**EXERCISE REQUIREMENTS:** Can you rewrite every line in the records below as one numbered list, leaving out any blank lines?
=-=-=
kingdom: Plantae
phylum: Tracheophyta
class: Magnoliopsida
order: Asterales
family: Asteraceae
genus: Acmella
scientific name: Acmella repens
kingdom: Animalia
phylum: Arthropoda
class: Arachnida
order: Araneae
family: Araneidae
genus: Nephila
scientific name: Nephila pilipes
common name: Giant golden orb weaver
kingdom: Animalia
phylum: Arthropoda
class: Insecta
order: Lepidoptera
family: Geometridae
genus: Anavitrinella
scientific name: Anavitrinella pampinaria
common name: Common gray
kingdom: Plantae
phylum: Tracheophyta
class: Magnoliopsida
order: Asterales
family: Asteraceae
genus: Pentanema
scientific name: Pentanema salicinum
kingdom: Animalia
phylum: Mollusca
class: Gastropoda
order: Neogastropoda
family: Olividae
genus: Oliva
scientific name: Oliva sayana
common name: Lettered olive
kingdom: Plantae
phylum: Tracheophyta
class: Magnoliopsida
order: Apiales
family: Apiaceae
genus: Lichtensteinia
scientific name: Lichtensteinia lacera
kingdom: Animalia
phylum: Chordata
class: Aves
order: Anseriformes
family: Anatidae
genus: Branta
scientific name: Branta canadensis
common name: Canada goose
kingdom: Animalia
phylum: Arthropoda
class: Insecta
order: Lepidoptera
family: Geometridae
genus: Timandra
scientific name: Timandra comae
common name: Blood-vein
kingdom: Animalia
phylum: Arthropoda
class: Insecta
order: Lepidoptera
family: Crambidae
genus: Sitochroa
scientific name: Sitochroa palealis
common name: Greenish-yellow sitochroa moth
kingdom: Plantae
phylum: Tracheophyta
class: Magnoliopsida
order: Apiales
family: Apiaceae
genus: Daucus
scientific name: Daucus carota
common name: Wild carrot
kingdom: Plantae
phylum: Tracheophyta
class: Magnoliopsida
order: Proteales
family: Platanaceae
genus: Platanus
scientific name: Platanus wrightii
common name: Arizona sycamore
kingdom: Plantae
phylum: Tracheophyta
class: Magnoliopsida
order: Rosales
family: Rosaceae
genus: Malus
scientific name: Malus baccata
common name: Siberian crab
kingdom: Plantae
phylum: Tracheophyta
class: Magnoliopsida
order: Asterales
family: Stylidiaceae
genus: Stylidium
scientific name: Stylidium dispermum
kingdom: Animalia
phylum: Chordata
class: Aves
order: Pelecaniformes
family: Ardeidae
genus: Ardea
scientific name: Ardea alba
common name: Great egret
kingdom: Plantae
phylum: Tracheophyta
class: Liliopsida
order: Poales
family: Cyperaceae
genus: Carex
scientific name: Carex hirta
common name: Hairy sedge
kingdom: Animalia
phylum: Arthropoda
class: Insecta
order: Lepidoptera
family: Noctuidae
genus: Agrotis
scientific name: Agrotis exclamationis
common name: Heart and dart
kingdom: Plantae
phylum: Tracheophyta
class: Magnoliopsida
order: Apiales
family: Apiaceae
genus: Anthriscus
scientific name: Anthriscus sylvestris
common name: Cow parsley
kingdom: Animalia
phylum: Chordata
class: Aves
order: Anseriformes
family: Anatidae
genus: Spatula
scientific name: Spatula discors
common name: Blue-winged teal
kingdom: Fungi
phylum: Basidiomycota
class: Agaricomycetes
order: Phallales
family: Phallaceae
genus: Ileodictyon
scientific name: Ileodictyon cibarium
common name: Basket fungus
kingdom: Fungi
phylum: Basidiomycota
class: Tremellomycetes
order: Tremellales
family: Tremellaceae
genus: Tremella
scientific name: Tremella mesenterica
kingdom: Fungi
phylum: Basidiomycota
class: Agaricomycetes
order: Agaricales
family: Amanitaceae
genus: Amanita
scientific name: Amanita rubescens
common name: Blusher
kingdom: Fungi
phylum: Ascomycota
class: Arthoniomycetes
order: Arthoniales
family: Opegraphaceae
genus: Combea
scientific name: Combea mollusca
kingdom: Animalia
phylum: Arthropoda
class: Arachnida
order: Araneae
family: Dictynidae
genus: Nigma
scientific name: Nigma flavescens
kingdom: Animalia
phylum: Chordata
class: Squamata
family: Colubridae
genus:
=-=-=
**IN RESPONSE:**
1. kingdom: Plantae
2. phylum: Tracheophyta
3. class: Magnoliopsida
4. order: Asterales
5. family: Asteraceae
6. genus: Acmella
7. scientific name: Acmella repens
8. kingdom: Animalia
9. phylum: Arthropoda
10. class: Arachnida
11. order: Araneae
12. family: Araneidae
13. genus: Nephila
14. scientific name: Nephila pilipes
15. common name: Giant golden orb weaver
16. kingdom: Animalia
17. phylum: Arthropoda
18. class: Insecta
19. order: Lepidoptera
20. family: Geometridae
21. genus: Anavitrinella
22. scientific name: Anavitrinella pampinaria
23. common name: Common gray
24. kingdom: Plantae
25. phylum: Tracheophyta
26. class: Magnoliopsida
27. order: Asterales
28. family: Asteraceae
29. genus: Pentanema
30. scientific name: Pentanema salicinum
31. kingdom: Animalia
32. phylum: Mollusca
33. class: Gastropoda
34. order: Neogastropoda
35. family: Olividae
36. genus: Oliva
37. scientific name: Oliva sayana
38. common name: Lettered olive
39. kingdom: Plantae
40. phylum: Tracheophyta
41. class: Magnoliopsida
42. order: Apiales
43. family: Apiaceae
44. genus: Lichtensteinia
45. scientific name: Lichtensteinia lacera
46. kingdom: Animalia
47. phylum: Chordata
48. class: Aves
49. order: Anseriformes
50. family: Anatidae
51. genus: Branta
52. scientific name: Branta canadensis
53. common name: Canada goose
54. kingdom: Animalia
55. phylum: Arthropoda
56. class: Insecta
57. order: Lepidoptera
58. family: Geometridae
59. genus: Timandra
60. scientific name: Timandra comae
61. common name: Blood-vein
62. kingdom: Animalia
63. phylum: Arthropoda
64. class: Insecta
65. order: Lepidoptera
66. family: Crambidae
67. genus: Sitochroa
68. scientific name: Sitochroa palealis
69. common name: Greenish-yellow sitochroa moth
70. kingdom: Plantae
71. phylum: Tracheophyta
72. class: Magnoliopsida
73. order: Apiales
74. family: Apiaceae
75. genus: Daucus
76. scientific name: Daucus carota
77. common name: Wild carrot
78. kingdom: Plantae
79. phylum: Tracheophyta
80. class: Magnoliopsida
81. order: Proteales
82. family: Platanaceae
83. genus: Platanus
84. scientific name: Platanus wrightii
85. common name: Arizona sycamore
86. kingdom: Plantae
87. phylum: Tracheophyta
88. class: Magnoliopsida
89. order: Rosales
90. family: Rosaceae
91. genus: Malus
92. scientific name: Malus baccata
93. common name: Siberian crab
94. kingdom: Plantae
95. phylum: Tracheophyta
96. class: Magnoliopsida
97. order: Asterales
98. family: Stylidiaceae
99. genus: Stylidium
100. scientific name: Stylidium dispermum
101. kingdom: Animalia
102. phylum: Chordata
103. class: Aves
104. order: Pelecaniformes
105. family: Ardeidae
106. genus: Ardea
107. scientific name: Ardea alba
108. common name: Great egret
109. kingdom: Plantae
110. phylum: Tracheophyta
111. class: Liliopsida
112. order: Poales
113. family: Cyperaceae
114. genus: Carex
115. scientific name: Carex hirta
116. common name: Hairy sedge
117. kingdom: Animalia
118. phylum: Arthropoda
119. class: Insecta
120. order: Lepidoptera
121. family: Noctuidae
122. genus: Agrotis
123. scientific name: Agrotis exclamationis
124. common name: Heart and dart
125. kingdom: Plantae
126. phylum: Tracheophyta
127. class: Magnoliopsida
128. order: Apiales
129. family: Apiaceae
130. genus: Anthriscus
131. scientific name: Anthriscus sylvestris
132. common name: Cow parsley
133. kingdom: Animalia
134. phylum: Chordata
135. class: Aves
136. order: Anseriformes
137. family: Anatidae
138. genus: Spatula
139. scientific name: Spatula discors
140. common name: Blue-winged teal
141. kingdom: Fungi
142. phylum: Basidiomycota
143. class: Agaricomycetes
144. order: Phallales
145. family: Phallaceae
146. genus: Ileodictyon
147. scientific name: Ileodictyon cibarium
148. common name: Basket fungus
149. kingdom: Fungi
150. phylum: Basidiomycota
151. class: Tremellomycetes
152. order: Tremellales
153. family: Tremellaceae
154. genus: Tremella
155. scientific name: Tremella mesenterica
156. kingdom: Fungi
157. phylum: Basidiomycota
158. class: Agaricomycetes
159. order: Agaricales
160. family: Amanitaceae
161. genus: Amanita
162. scientific name: Amanita rubescens
163. common name: Blusher
164. kingdom: Fungi
165. phylum: Ascomycota
166. class: Arthoniomycetes
167. order: Arthoniales
168. family: Opegraphaceae
169. genus: Combea
170. scientific name: Combea mollusca
171. kingdom: Animalia
172. phylum: Arthropoda
173. class: Arachnida
174. order: Araneae
175. family: Dictynidae
176. genus: Nigma
177. scientific name: Nigma flavescens
178. kingdom: Animalia
179. phylum: Chordata
180. class: Squamata
181. family: Colubridae
182. genus:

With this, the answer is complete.